*Try it*
Would you return the lines that run from the start of the data below to the line with "182 123 12383", both included, exactly as written and without pictures?

*Saved entries*

>>

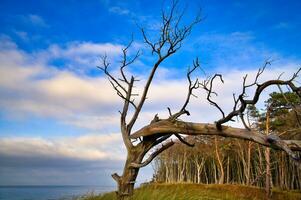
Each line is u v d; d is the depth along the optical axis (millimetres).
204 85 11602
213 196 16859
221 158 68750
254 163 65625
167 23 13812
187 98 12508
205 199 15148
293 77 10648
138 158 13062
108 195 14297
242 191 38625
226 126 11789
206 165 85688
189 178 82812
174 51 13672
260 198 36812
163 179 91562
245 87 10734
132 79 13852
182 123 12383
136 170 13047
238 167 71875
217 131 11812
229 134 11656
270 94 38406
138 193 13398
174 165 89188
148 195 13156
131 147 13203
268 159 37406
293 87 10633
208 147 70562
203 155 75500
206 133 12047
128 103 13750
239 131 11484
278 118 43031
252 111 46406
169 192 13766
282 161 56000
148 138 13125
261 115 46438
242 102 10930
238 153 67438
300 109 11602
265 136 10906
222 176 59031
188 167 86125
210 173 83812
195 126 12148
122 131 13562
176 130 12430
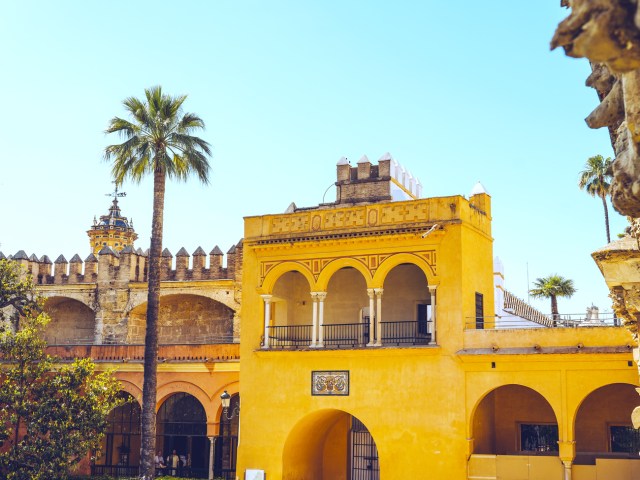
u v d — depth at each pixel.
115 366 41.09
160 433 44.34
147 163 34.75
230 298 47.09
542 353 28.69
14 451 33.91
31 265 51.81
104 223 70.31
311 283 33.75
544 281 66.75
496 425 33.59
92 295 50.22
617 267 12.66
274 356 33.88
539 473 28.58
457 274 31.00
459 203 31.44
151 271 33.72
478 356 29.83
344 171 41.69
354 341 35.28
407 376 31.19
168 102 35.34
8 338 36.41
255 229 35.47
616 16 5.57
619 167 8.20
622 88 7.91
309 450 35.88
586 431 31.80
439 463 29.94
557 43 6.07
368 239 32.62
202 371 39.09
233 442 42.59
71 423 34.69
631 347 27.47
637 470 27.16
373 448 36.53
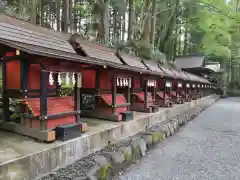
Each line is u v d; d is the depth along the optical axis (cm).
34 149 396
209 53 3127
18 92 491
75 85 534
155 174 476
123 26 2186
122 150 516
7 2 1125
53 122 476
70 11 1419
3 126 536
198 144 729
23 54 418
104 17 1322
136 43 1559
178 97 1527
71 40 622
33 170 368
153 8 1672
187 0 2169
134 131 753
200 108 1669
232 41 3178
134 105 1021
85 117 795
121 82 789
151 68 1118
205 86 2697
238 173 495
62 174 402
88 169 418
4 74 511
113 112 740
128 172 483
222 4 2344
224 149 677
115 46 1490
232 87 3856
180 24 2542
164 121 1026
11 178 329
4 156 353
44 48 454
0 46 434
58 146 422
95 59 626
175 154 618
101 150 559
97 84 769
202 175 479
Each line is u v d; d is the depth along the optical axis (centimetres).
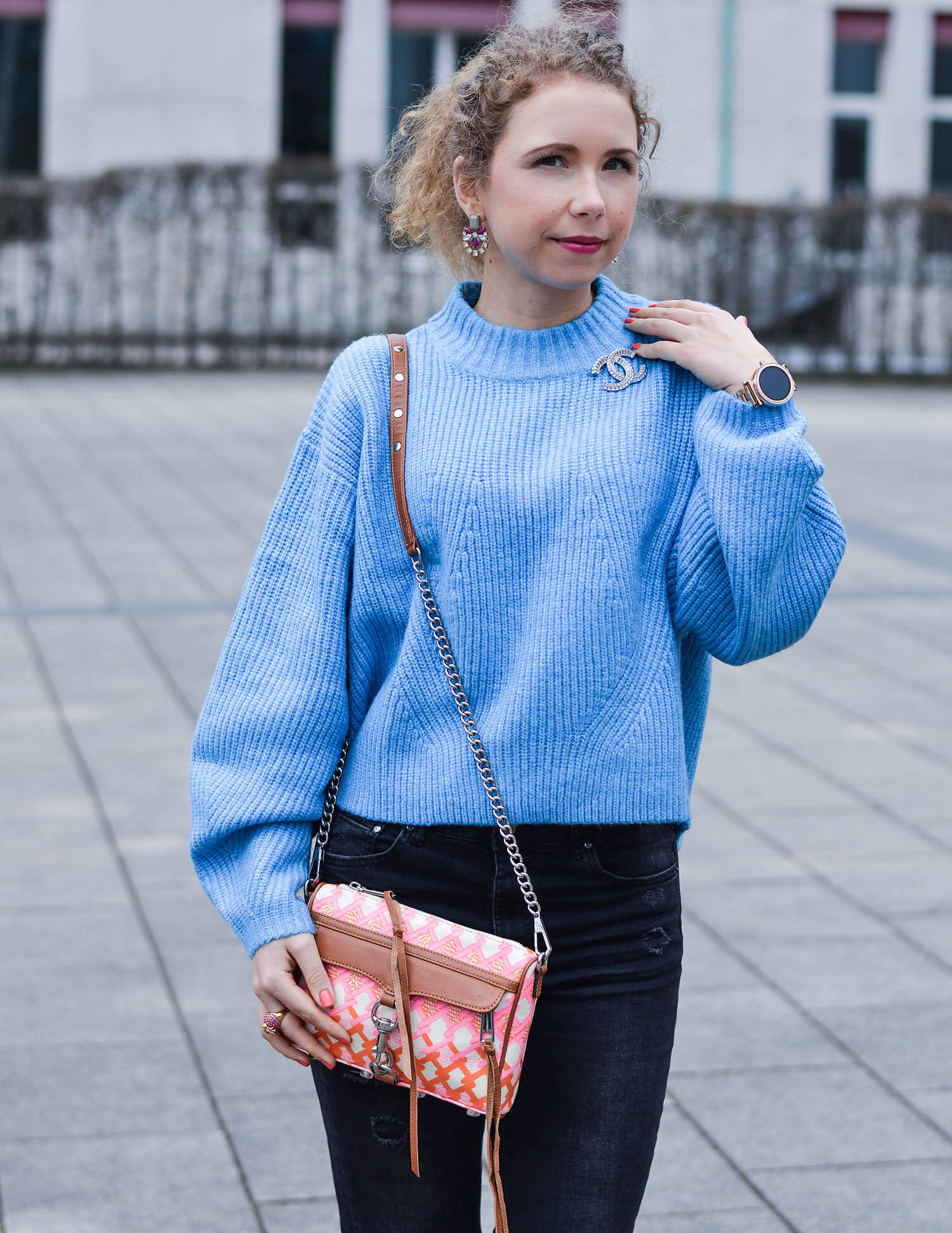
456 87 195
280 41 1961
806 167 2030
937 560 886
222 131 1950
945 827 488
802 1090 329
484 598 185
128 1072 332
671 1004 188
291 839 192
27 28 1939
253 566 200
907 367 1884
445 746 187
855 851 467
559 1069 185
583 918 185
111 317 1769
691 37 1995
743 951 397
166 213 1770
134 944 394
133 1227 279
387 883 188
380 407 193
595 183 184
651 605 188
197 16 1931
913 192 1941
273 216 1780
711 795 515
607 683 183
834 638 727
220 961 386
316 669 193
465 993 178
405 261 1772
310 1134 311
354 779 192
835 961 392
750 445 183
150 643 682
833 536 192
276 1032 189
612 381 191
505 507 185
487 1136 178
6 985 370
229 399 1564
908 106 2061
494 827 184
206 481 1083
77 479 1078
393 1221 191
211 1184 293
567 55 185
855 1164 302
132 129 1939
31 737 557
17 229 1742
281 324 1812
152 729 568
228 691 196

<<

*Completed task*
Each line is u v d; d is the depth along the optical axis (millimetres).
204 85 11602
213 196 16859
221 158 68750
254 163 65625
167 23 13812
187 98 12508
205 199 15148
293 77 10648
138 158 13062
108 195 14297
242 191 38625
226 126 11789
206 165 85688
189 178 82812
174 51 13672
260 198 36812
163 179 91562
245 87 10734
132 79 13852
182 123 12383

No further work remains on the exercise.